Request
Please pull out each line from the entries below that contains the string "skCircle".

(Collected data entries)
((

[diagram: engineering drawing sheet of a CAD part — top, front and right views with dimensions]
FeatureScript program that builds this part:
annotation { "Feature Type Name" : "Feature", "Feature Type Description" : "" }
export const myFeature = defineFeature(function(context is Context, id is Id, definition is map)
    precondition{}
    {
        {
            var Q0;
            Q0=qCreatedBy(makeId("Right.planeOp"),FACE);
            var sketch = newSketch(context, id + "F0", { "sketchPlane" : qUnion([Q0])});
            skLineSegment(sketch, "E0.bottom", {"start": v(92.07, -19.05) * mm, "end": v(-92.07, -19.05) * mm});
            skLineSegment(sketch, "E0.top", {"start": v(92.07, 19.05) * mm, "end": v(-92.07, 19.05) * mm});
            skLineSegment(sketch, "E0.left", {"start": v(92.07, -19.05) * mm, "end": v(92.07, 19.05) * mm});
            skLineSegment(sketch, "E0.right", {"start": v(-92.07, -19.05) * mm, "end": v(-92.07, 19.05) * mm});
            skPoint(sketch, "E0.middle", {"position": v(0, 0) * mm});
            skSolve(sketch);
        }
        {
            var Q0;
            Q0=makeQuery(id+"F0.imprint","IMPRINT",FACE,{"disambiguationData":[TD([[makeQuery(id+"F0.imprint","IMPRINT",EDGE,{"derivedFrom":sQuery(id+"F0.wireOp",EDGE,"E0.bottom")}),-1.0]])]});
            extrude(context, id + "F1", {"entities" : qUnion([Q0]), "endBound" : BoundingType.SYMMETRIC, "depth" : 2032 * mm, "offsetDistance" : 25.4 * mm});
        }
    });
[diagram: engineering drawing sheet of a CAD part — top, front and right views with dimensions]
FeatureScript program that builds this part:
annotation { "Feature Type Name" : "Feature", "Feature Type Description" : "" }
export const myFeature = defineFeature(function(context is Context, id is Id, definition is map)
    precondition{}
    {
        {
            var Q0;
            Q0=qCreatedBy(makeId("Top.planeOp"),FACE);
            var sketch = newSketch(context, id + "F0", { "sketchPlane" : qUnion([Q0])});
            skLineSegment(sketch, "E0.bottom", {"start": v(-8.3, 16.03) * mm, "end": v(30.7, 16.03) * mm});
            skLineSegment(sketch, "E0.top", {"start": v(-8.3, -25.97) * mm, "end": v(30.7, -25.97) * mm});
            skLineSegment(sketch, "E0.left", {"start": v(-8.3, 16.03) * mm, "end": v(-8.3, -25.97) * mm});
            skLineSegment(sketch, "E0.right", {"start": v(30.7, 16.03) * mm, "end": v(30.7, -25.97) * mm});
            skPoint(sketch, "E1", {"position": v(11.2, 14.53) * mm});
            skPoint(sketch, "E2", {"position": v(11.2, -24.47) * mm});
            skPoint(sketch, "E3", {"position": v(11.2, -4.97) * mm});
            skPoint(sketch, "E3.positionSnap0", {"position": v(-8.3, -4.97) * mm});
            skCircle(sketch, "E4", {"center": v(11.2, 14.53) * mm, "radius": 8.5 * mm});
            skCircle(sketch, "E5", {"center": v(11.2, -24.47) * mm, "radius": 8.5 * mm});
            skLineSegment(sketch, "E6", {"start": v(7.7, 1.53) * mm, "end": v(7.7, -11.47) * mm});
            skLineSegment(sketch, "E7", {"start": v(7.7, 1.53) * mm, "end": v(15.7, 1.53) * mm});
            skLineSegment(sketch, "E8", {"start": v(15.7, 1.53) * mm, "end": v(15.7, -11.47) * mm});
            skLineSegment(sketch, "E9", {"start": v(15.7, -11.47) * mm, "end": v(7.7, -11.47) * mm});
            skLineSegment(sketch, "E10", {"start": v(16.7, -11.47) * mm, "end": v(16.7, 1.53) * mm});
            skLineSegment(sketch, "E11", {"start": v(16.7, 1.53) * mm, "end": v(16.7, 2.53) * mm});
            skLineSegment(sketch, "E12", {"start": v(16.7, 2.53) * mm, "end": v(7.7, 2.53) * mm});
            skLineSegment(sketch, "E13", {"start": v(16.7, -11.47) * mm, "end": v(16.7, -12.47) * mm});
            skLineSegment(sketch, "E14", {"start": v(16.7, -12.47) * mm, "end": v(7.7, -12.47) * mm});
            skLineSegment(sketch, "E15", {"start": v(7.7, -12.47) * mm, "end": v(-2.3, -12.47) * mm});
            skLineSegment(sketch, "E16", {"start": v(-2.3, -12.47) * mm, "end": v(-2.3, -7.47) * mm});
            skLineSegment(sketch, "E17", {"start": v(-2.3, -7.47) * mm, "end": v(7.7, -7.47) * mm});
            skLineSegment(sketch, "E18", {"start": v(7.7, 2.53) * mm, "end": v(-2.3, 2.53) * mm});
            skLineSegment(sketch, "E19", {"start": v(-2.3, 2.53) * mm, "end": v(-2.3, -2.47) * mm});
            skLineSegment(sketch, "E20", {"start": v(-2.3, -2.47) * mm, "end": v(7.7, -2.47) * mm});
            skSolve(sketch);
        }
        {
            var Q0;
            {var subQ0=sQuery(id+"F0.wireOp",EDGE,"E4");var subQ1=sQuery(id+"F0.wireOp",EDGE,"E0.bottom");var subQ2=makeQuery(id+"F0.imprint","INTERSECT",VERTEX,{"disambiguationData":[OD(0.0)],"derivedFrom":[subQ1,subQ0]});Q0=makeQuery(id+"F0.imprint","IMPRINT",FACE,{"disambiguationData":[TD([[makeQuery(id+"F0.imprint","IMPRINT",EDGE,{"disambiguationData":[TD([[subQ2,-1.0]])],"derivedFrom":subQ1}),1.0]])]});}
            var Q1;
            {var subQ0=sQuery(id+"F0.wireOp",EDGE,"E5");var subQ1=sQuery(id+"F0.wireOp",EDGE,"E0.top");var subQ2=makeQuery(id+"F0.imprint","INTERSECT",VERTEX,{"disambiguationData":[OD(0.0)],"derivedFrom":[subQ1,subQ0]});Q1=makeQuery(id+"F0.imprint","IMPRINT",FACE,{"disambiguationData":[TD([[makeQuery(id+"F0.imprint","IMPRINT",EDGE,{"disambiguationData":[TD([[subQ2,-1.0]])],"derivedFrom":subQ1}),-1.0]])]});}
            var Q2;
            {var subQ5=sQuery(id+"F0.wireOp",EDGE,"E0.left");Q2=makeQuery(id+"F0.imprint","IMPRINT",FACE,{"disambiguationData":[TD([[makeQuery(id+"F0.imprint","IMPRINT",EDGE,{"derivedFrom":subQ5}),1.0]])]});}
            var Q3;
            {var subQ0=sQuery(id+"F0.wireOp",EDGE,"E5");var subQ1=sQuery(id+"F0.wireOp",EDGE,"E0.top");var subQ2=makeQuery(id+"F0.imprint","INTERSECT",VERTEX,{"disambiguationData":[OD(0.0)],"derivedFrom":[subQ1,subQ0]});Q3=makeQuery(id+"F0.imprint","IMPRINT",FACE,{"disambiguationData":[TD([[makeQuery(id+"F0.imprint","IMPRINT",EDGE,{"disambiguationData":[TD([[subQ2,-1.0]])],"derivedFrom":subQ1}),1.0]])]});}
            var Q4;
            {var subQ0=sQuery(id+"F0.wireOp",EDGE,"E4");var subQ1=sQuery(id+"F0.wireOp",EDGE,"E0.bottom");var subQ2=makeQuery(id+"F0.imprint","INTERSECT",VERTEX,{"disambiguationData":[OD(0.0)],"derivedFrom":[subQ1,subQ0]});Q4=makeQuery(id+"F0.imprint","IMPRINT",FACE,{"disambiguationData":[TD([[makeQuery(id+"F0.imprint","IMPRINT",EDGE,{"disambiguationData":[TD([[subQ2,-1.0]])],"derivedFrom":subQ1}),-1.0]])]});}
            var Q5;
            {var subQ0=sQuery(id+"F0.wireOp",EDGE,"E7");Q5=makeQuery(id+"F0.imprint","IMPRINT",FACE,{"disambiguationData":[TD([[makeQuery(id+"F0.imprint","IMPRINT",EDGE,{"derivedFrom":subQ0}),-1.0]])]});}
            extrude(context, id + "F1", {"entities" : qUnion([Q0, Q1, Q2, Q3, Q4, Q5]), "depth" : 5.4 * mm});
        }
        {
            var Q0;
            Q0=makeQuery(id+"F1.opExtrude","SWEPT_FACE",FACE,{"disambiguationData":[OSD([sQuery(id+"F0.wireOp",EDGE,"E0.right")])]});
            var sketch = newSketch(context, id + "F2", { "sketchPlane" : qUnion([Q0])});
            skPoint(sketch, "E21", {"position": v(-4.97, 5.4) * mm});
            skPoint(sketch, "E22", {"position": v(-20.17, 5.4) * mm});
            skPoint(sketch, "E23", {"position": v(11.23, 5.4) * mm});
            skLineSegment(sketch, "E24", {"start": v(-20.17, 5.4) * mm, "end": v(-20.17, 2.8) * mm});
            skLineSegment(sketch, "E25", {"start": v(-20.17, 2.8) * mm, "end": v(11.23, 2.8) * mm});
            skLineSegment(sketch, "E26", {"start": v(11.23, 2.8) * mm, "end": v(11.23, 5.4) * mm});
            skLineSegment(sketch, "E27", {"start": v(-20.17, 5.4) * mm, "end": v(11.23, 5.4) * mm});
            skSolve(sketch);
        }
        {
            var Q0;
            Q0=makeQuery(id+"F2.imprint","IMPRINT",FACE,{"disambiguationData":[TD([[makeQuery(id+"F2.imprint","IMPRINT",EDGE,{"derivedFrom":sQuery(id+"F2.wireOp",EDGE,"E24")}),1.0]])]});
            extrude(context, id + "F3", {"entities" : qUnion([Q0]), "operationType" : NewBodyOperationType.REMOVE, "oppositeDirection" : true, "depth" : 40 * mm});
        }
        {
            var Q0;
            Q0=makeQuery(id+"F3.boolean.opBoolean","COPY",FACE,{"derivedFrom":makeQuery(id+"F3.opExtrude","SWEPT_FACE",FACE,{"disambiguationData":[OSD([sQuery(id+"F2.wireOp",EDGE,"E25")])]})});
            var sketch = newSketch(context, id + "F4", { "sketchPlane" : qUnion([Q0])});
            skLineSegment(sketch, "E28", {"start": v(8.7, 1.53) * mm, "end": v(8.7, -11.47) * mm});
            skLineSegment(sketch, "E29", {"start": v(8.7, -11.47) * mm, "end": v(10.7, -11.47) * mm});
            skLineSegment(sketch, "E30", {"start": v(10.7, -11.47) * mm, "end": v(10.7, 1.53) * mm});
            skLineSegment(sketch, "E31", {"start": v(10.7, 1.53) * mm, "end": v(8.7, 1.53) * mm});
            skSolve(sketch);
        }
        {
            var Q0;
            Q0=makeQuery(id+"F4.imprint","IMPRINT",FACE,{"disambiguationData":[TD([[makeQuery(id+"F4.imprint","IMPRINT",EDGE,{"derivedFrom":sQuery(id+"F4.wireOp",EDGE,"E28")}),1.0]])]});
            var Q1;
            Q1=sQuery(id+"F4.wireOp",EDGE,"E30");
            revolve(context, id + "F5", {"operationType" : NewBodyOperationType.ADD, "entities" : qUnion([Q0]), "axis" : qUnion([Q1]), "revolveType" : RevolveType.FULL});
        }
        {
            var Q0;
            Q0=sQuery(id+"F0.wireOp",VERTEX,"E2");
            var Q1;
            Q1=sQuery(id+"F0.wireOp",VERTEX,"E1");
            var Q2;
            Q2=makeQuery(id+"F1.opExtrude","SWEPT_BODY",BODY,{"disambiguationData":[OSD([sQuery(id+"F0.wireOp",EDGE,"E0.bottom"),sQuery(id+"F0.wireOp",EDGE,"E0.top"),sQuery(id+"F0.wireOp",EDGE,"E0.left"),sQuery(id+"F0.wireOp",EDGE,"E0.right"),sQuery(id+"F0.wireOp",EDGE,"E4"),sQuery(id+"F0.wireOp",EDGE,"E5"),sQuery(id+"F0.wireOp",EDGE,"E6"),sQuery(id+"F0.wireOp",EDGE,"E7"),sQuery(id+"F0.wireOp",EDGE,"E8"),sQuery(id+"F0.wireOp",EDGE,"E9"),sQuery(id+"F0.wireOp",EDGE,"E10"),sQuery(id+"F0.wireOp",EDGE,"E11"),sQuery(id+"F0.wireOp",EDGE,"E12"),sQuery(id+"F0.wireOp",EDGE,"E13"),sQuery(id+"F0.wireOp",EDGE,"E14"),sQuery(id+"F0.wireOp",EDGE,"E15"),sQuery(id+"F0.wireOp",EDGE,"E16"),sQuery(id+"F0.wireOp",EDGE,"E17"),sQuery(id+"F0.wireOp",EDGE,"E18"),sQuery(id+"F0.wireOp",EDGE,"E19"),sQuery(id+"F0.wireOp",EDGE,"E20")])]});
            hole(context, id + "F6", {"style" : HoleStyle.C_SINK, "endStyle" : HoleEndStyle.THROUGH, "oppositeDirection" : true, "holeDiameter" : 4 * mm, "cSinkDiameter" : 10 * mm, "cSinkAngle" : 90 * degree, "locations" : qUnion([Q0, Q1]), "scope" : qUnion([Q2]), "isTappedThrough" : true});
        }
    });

))

Result
            skCircle(sketch, "E4", {"center": v(11.2, 14.53) * mm, "radius": 8.5 * mm});
            skCircle(sketch, "E5", {"center": v(11.2, -24.47) * mm, "radius": 8.5 * mm});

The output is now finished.